A phrase loses meaning when it is repeated so often, so much so that you assume that everyone means the same thing when they say it, like have a lovely day, or the grass is greener on the other side. The same slew of syllables could roll off our tongues even when we mean completely different things. I lacked the impulse to be vulnerable in my younger days, using I love you as a scapegoat. The culturally acceptable clause is easier to extend than a version of vulnerability that is attuned to you and who you love.

Day 100

In the midst of a global slowdown, ‘transcendence’ is a warm and honeyed elixir at the tip of my tongue, threatening to spread through my barely-there body in a protracted wave. I have the urge to rise above things, above unhealthy patterns, above diluted phraseology and craven prose. I will stop picking at my scabs, I will not raze down my hair with kitchen scissors to punish myself with bangs, I will stop intellectualising my emotions. I will use my words the way a child would.

As a declaration, I love you will always have a central place in the linguistic patchwork of our feelings. It suggests a direction with a careless swing of the hands. But it does not tell you how to get where you seek to go, or what lies along the way.

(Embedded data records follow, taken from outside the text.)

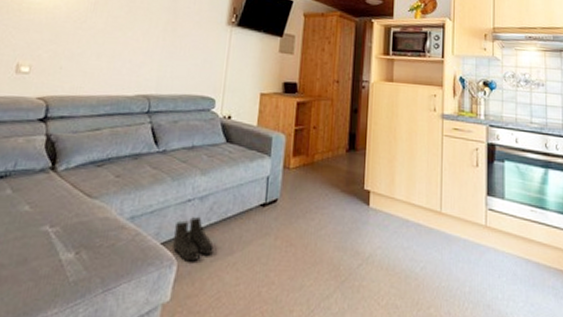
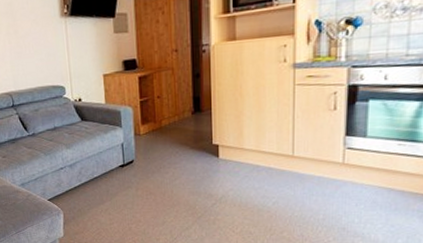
boots: present [173,216,214,262] -> none [55,179,88,211]

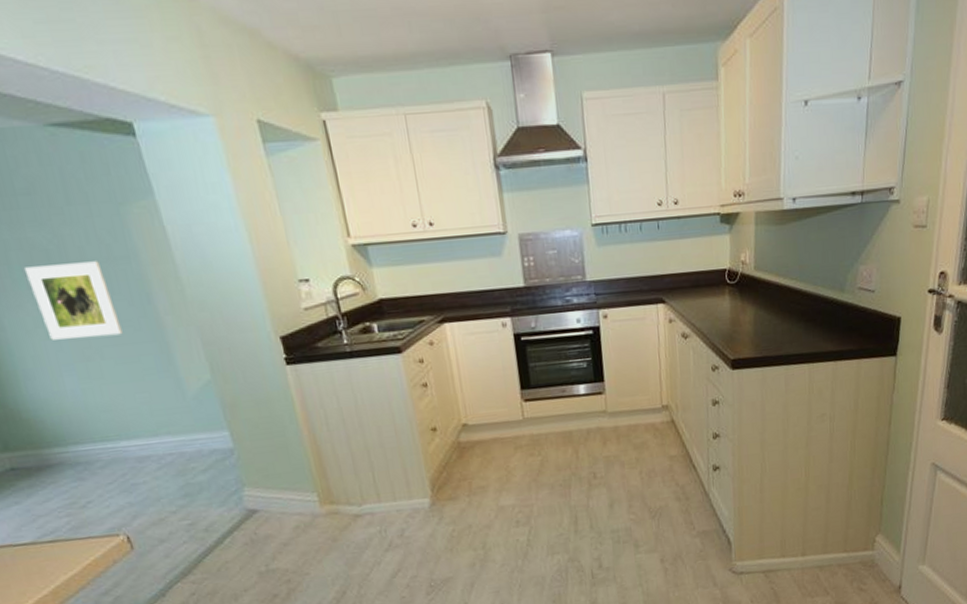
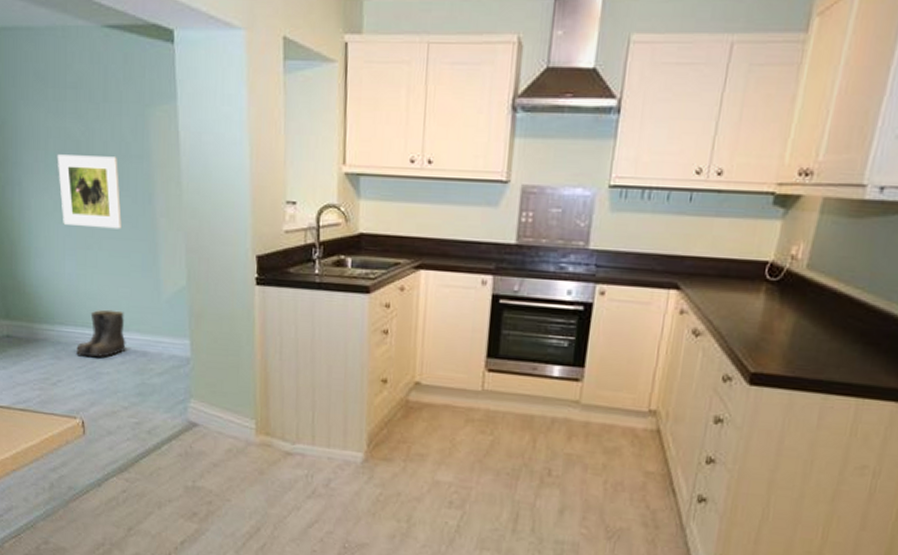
boots: none [100,417,160,472] -> present [75,309,126,358]

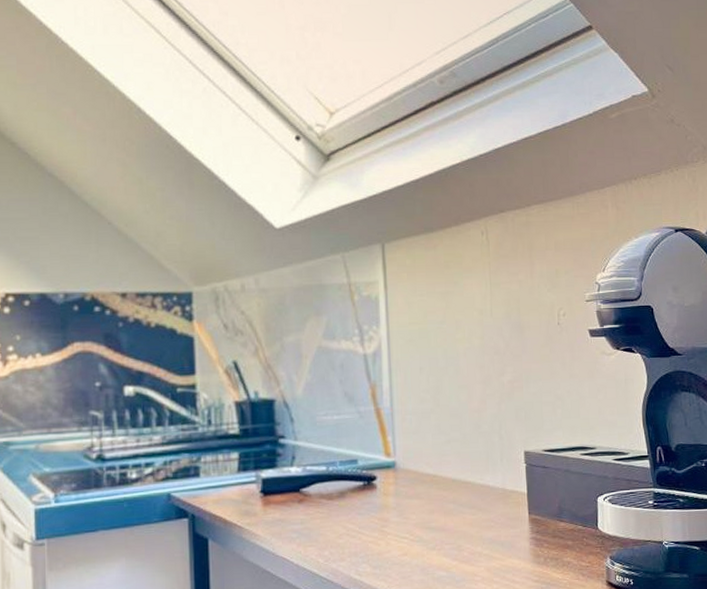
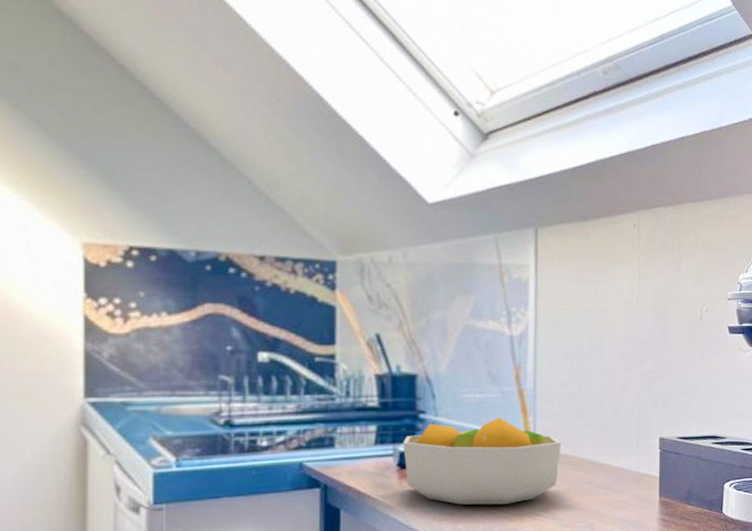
fruit bowl: none [265,438,423,530] -> present [403,417,562,505]

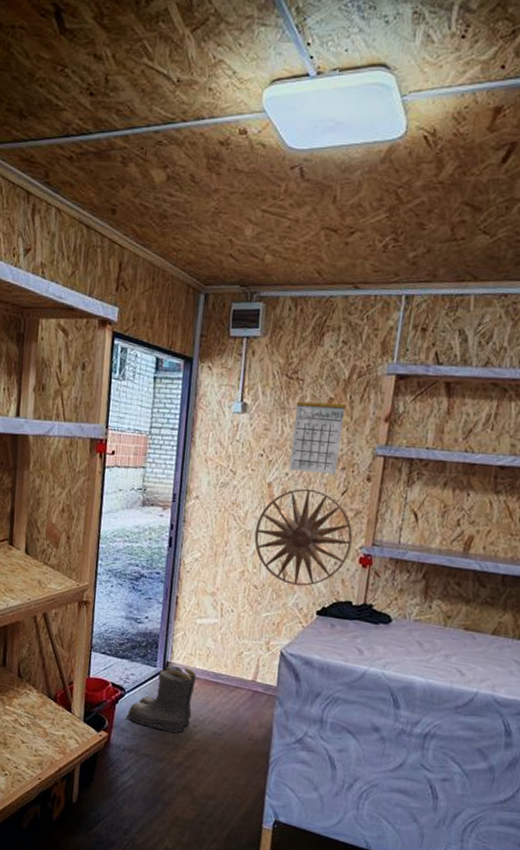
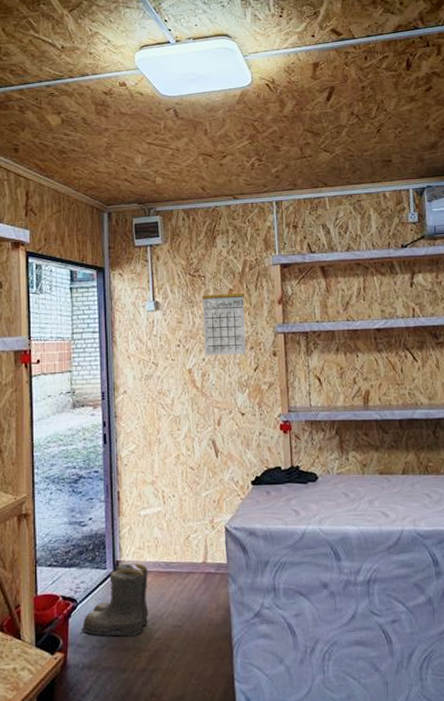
wall art: present [254,488,353,586] -> none [183,369,271,460]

I reach my own conclusions. I say, love is almost a pastiche of itself. I say, love is a postmodern device that encompasses everything without saying anything. I say, love is a trellis on which things can grow.

A cursory reading of this text alone makes it obvious that I have not captured even a fraction of all the things people mean when they say I love you and the ways in which they express it.

It seems logical then, to privilege expressions that extract the honest crop of our feelings. I love you is magnanimous and must never go out of fashion, but it cannot carry us all the way.

(I love you is defunct, I say to you, let’s try something else.)